The control program described in claim 1, characterized in that the process of implementing the configuration change includes, when the predicted completion time meets the time limit, if the resource has been added and there is time until the time limit, outputting a checkpoint to the application, stopping execution of the application, and removing the added resource from the information processing device after execution of the application has been stopped.

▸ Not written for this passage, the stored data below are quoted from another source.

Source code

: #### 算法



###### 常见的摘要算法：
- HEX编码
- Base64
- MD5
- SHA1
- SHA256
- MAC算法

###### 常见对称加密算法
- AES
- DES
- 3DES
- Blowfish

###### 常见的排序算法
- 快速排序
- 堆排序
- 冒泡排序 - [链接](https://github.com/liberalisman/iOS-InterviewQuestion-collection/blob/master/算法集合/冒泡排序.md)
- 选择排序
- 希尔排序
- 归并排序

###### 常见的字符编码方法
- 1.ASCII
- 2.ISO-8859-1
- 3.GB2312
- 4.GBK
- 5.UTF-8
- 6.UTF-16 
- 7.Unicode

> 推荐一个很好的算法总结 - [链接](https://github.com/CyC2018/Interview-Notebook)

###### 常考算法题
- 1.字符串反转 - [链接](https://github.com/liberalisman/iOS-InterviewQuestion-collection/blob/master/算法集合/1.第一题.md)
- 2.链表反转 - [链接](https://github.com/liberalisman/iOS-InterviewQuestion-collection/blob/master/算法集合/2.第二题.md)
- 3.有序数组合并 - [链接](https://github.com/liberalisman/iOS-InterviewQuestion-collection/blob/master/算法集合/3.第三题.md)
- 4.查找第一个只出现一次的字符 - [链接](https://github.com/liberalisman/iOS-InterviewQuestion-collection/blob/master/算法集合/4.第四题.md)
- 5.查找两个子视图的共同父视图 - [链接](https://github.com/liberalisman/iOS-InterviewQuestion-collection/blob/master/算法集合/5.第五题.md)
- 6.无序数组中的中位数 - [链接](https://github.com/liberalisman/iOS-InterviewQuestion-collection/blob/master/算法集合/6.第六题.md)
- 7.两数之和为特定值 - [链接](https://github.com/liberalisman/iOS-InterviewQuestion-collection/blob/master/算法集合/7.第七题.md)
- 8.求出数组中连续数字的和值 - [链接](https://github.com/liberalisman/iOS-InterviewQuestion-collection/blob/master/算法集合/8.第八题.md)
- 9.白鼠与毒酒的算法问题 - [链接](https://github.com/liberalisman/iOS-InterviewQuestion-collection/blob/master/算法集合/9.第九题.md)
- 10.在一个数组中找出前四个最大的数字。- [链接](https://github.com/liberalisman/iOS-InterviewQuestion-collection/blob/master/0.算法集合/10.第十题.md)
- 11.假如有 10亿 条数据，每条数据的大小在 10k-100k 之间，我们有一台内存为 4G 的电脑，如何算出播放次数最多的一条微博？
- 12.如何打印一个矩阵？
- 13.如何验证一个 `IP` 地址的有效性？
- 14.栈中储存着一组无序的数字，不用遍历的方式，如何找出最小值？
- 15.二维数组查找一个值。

2. The control program according to claim 1, wherein the process of predicting the expected completion time predicts the expected completion time using an elapsed time from the start of the iterative process, a completion time of the certain number of iterations, and a remaining number of iterations.

The control program according to claim 2, characterized in that the process of implementing the configuration change, when adding a resource to the information processing device, uses a table that stores performance ratios between resources pre-installed in the information processing device and resources included in the resource pool to select a resource from the resource pool having a performance ratio closest to the ratio of the expected completion time to the time limit, and adds the selected resource to the information processing device.

A resource pool;
an information processing device that executes an application that performs repetitive processing;
The information processing device includes:
a prediction unit that predicts an expected completion time when the iterative process is executed a total number of times based on a completion time for a certain number of times of iterations obtained from the application and the total number of iterations;
a comparison unit for comparing the estimated completion time with a time limit specified by a user;
an implementation unit that causes the application to output a checkpoint based on a comparison result, and implements a resource configuration change to the information processing device using the resource pool after the execution of the application is stopped;
a restart unit that restarts the application in the information processing device and restarts the application from the output checkpoint;
A system comprising:

In executing an application on a system with a resource pool,
predicting an expected completion time when the iterative process is executed a total number of times based on a completion time for a certain number of iterations obtained from the application executing the iterative process and a total number of iterations;
Comparing the estimated completion time to a time limit specified by a user;
based on a comparison result, causing the application to output a checkpoint, and after stopping the execution of the application, using the resource pool, implementing a resource configuration change to the information processing device used for the execution of the application;
restarting the application in the information processing device on which the configuration change has been made, and restarting the application from the output checkpoint.